### TO DO
Could you return every record below word for word, leaving out the pictures?

### SUPPLIED MATERIAL
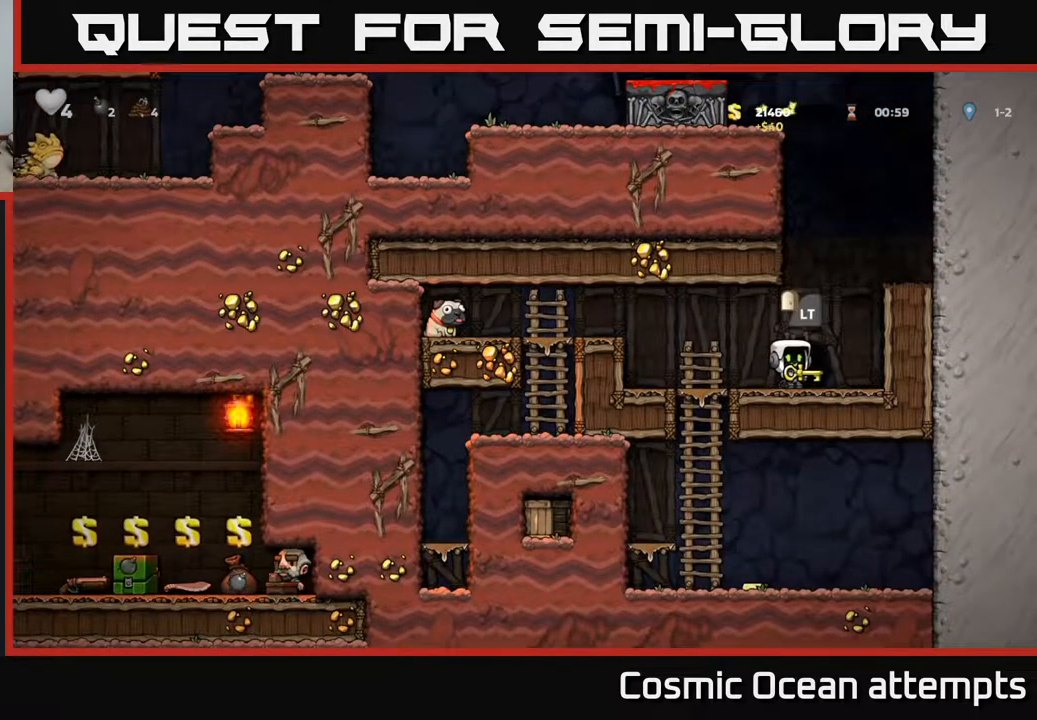
{"buttons": ["DPAD_LEFT"], "left_stick": "center", "right_stick": "center", "events": [[500, "DPAD_LEFT", "down"]]}
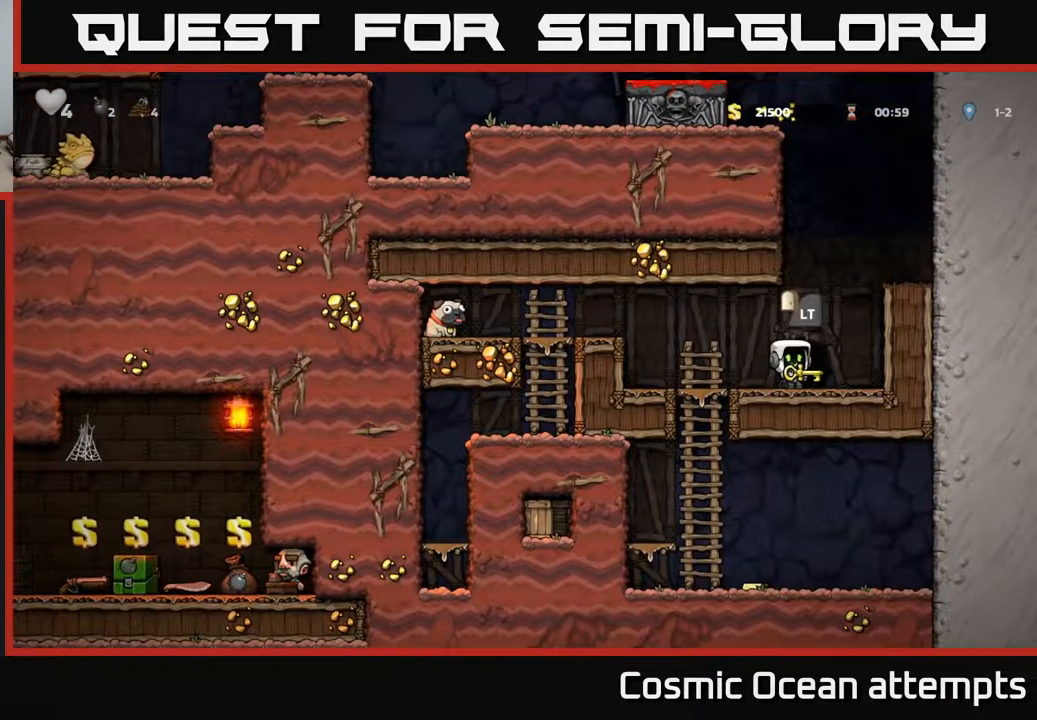
{"buttons": ["DPAD_LEFT"], "left_stick": "center", "right_stick": "center", "events": [[250, "A", "down"], [433, "A", "up"]]}
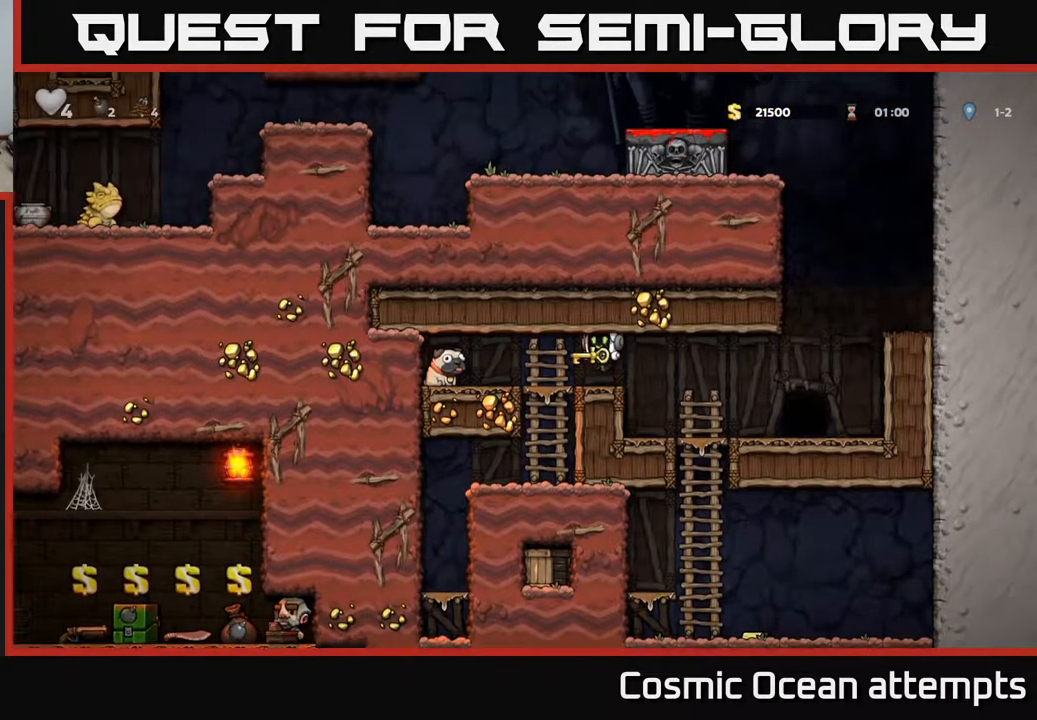
{"buttons": [], "left_stick": "center", "right_stick": "center", "events": [[67, "DPAD_LEFT", "up"], [200, "DPAD_DOWN", "down"], [300, "A", "down"], [417, "A", "up"], [417, "DPAD_DOWN", "up"]]}
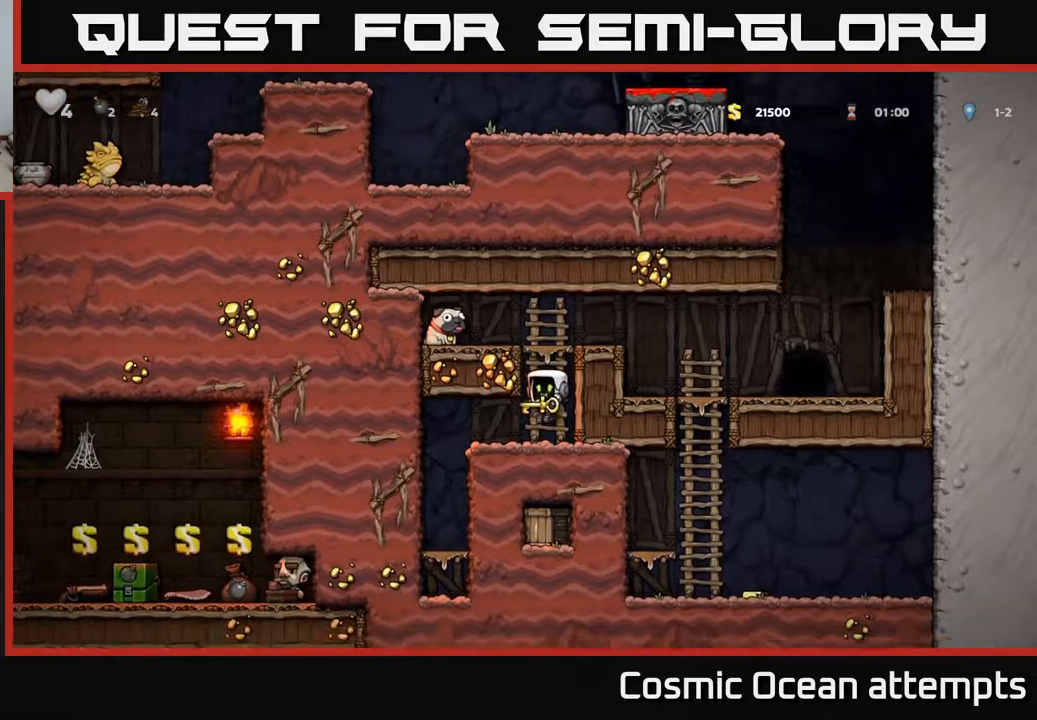
{"buttons": ["DPAD_RIGHT"], "left_stick": "center", "right_stick": "center", "events": [[267, "A", "down"], [333, "DPAD_RIGHT", "down"], [467, "A", "up"]]}
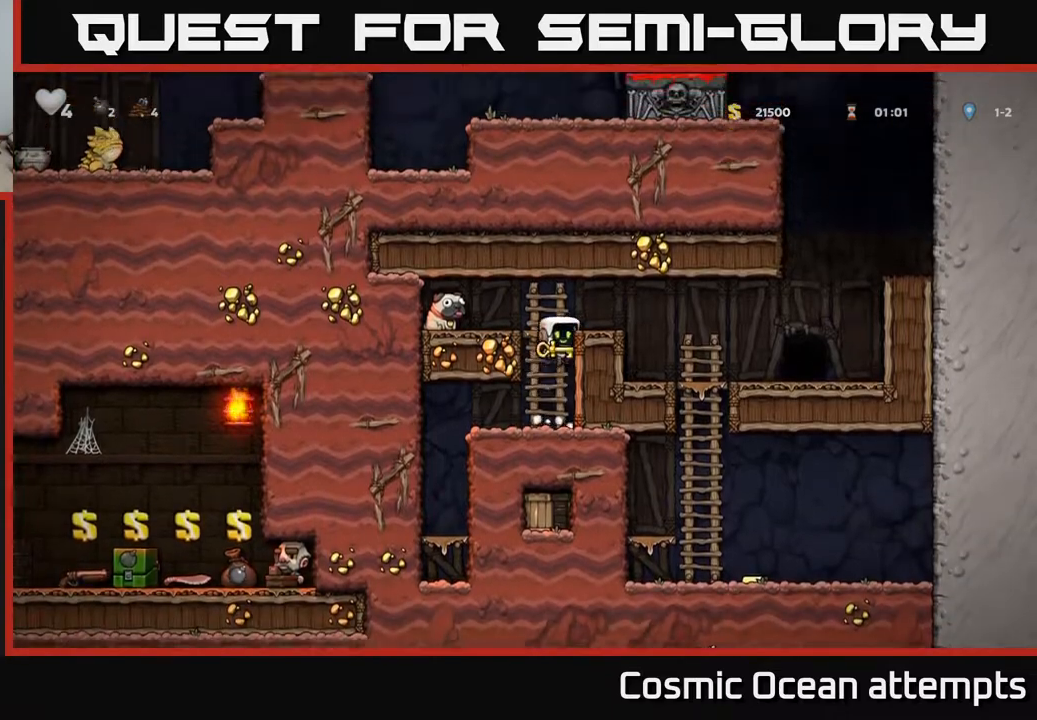
{"buttons": ["DPAD_RIGHT"], "left_stick": "center", "right_stick": "center", "events": [[183, "A", "down"], [333, "A", "up"]]}
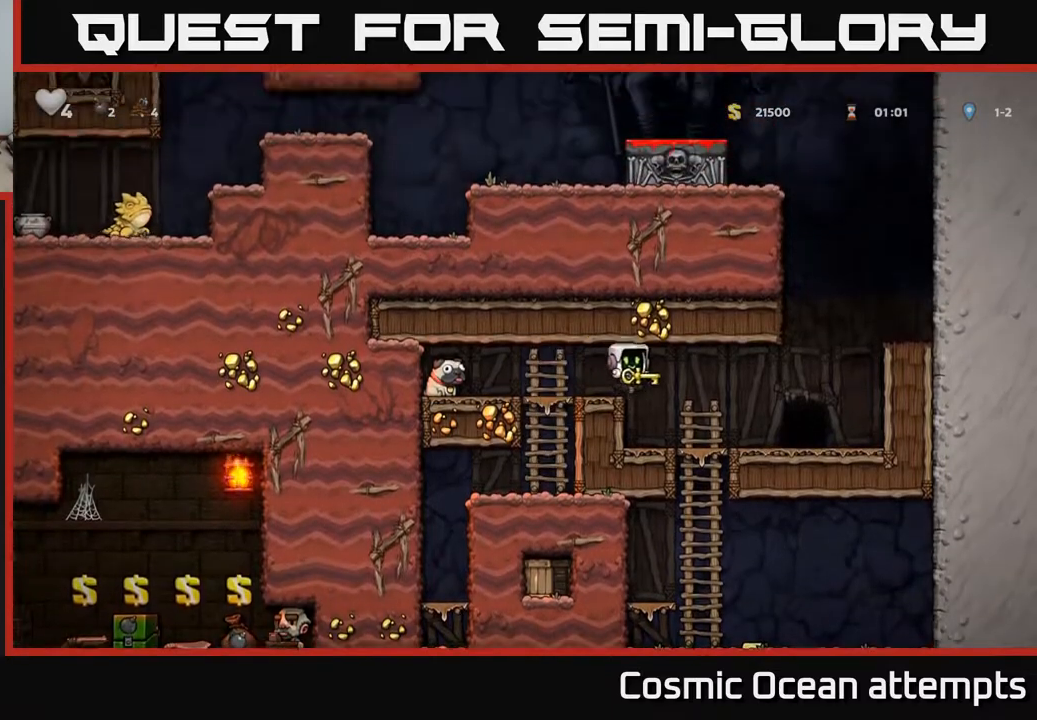
{"buttons": [], "left_stick": "center", "right_stick": "center", "events": [[83, "DPAD_RIGHT", "up"], [183, "DPAD_DOWN", "down"], [267, "A", "down"], [383, "A", "up"], [400, "DPAD_DOWN", "up"]]}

### YOUR SOLUTION
{"buttons": ["DPAD_LEFT"], "left_stick": "center", "right_stick": "center", "events": [[500, "DPAD_LEFT", "down"]]}
{"buttons": ["DPAD_LEFT"], "left_stick": "center", "right_stick": "center", "events": [[250, "A", "down"], [433, "A", "up"]]}
{"buttons": [], "left_stick": "center", "right_stick": "center", "events": [[67, "DPAD_LEFT", "up"], [200, "DPAD_DOWN", "down"], [300, "A", "down"], [417, "A", "up"], [417, "DPAD_DOWN", "up"]]}
{"buttons": ["DPAD_RIGHT"], "left_stick": "center", "right_stick": "center", "events": [[267, "A", "down"], [333, "DPAD_RIGHT", "down"], [467, "A", "up"]]}
{"buttons": ["DPAD_RIGHT"], "left_stick": "center", "right_stick": "center", "events": [[183, "A", "down"], [333, "A", "up"]]}
{"buttons": [], "left_stick": "center", "right_stick": "center", "events": [[83, "DPAD_RIGHT", "up"], [183, "DPAD_DOWN", "down"], [267, "A", "down"], [383, "A", "up"], [400, "DPAD_DOWN", "up"]]}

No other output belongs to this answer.